Prévenir qu’au cours de prochains épisodes infectieux (rhumes, bronchites) la toux peut réapparaître : c’est le « tic coquelucheux ».

– L’utilisation de Bricanyl Turbuhaler doit être réservée durant les moments où la respiration est difficile, notamment après une série de quintes de toux. Ne pas utiliser plus de trois ou quatre doses dans la journée.

Le système d’administration nécessite une inspiration profonde pour que la poudre pénètre bien dans les bronches. Ne pas s’étonner de l’absence de goût une fois la dose administrée. Bien se rincer la bouche après l’inhalation.

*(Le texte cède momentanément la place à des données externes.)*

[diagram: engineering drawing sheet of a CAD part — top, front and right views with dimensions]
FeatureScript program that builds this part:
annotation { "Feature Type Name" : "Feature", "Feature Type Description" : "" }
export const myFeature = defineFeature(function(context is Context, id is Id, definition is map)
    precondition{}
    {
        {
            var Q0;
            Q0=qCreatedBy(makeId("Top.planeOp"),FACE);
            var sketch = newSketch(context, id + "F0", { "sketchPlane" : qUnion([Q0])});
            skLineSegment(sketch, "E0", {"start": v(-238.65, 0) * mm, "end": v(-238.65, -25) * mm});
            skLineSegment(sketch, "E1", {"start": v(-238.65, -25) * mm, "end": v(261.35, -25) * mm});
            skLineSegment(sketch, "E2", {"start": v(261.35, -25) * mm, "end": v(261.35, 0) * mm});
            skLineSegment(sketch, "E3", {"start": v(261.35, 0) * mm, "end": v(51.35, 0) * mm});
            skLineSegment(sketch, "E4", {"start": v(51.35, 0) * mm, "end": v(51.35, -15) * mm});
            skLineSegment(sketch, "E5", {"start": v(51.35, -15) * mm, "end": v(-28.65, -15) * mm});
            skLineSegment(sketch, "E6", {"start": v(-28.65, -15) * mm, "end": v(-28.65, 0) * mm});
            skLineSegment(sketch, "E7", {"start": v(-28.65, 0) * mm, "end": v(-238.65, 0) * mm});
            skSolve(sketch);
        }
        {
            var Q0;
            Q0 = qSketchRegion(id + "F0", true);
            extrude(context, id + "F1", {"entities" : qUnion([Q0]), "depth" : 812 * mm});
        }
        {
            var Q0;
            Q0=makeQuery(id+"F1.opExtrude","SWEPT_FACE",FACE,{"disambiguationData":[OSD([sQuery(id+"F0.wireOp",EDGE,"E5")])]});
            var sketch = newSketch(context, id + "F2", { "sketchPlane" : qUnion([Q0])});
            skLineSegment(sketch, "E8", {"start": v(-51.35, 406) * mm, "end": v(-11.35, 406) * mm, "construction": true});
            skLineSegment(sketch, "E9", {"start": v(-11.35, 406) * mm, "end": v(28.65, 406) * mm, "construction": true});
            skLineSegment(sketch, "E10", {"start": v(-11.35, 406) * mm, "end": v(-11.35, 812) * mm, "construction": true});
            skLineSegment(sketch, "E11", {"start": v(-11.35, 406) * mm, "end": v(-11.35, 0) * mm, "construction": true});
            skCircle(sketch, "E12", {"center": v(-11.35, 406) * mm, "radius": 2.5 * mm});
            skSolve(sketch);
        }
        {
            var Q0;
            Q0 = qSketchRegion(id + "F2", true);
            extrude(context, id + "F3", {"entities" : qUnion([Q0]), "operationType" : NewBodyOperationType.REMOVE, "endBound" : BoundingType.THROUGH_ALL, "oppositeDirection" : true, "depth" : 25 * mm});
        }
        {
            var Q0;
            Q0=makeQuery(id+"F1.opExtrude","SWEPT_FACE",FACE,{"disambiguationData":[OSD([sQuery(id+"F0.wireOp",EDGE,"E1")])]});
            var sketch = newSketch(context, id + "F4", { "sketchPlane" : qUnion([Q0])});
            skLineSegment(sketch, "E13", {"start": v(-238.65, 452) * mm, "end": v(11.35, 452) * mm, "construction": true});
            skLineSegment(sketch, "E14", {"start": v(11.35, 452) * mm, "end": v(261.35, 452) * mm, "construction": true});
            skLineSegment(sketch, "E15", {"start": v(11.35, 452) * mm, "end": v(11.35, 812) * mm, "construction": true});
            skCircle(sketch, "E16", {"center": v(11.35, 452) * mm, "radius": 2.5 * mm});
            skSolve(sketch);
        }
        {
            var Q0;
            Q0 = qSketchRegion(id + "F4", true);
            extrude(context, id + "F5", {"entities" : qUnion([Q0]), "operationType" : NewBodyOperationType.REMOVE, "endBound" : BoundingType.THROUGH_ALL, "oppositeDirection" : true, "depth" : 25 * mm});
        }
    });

– Préciser au patient que l’antibiotique Mononaxy ne doit être débuté qu’une fois le prélèvement au laboratoire effectué.

Les deux comprimés de Mononaxy se trouvent dans une même alvéole et doivent être avalés en une prise unique. La durée du traitement doit être scrupuleusement respectée (même si la toux disparaît).

– La prise de Zocor doit être interrompue pendant les 7 jours de l’antibiothérapie. Le traitement sera ensuite repris à la dose habituelle.

– Expliquer au patient que la tache de sang dans son oeil disparaîtra en quelques jours et qu’il ne doit pas s’inquiéter. Eventuellement, lui proposer un collyre à base de vitamine B12 ou de nicotinamide (Vitarutine).

Prévention de la contamination

– Le patient doit éviter les contacts familiaux ou professionnels, en respectant des mesures d’isolement durant cinq jours, période durant laquelle il reste contagieux malgré la prise de l’antibiotique. L’utilisation de masques faciaux peut s’avérer utile pendant cette période car la maladie se transmet par la toux.

– Il doit alerter son entourage, notamment s’il fréquente des personnes chez qui la pathologie peut avoir des conséquences graves : nourrissons incomplètement vaccinés, jeunes parents, femmes enceintes et insuffisants respiratoires. L’apparition d’une toux ou d’un syndrome infectieux chez une personne ayant été en contact avec M. V. impose une consultation médicale.

Plan de prise conseillé

– Mononaxy 50O mg : prendre les deux comprimés en une seule prise.

– Bricanyl Turbuhaler : faire une inhalation au moment de la gêne respiratoire sans dépasser 3 ou 4 prises par jour. Se rincer la bouche après chaque prise.

– Tussidane : répartir 6 cuillères à soupe dans la journée en cas de toux.

Les médicaments prescrits

Mononaxy (clarithromycine)

– Antibiotique de la famille des macrolides dont le spectre d’activité bactérienne est actif sur Bordetella pertussis.

– Posologie : selon les indications, elle varie entre 500 et 1 000 mg en une prise.

Bricanyl Turbuhaler 500 ug/dose (terbutaline)

– Bronchodilatateur bêta-2-mimétique administré par voie inhalée à action rapide et de courte durée. Il est notamment indiqué dans l’asthme et la bronchite chronique obstructive.

– Posologie : elle est fonction des symptômes respiratoires. La dose quotidienne ne doit généralement pas dépasser 8 inhalations par 24 heures.

Tussidane sirop à 1,5 mg/ml (dextrométhorphane)

– Antitussif dérivé morphinique d’action centrale indiqué dans le traitement symptomatique des toux non productives gênantes.

– Posologie : la dose usuelle chez l’adulte et l’enfant de plus de 15 ans est de 3 à 4 cuillères à soupe par jour au maximum).

CONTACTER LE MÉDECIN

Le pharmacien informe le médecin par fax de l’arrêt du Zocor durant les 7 jours de traitement par Mononaxy.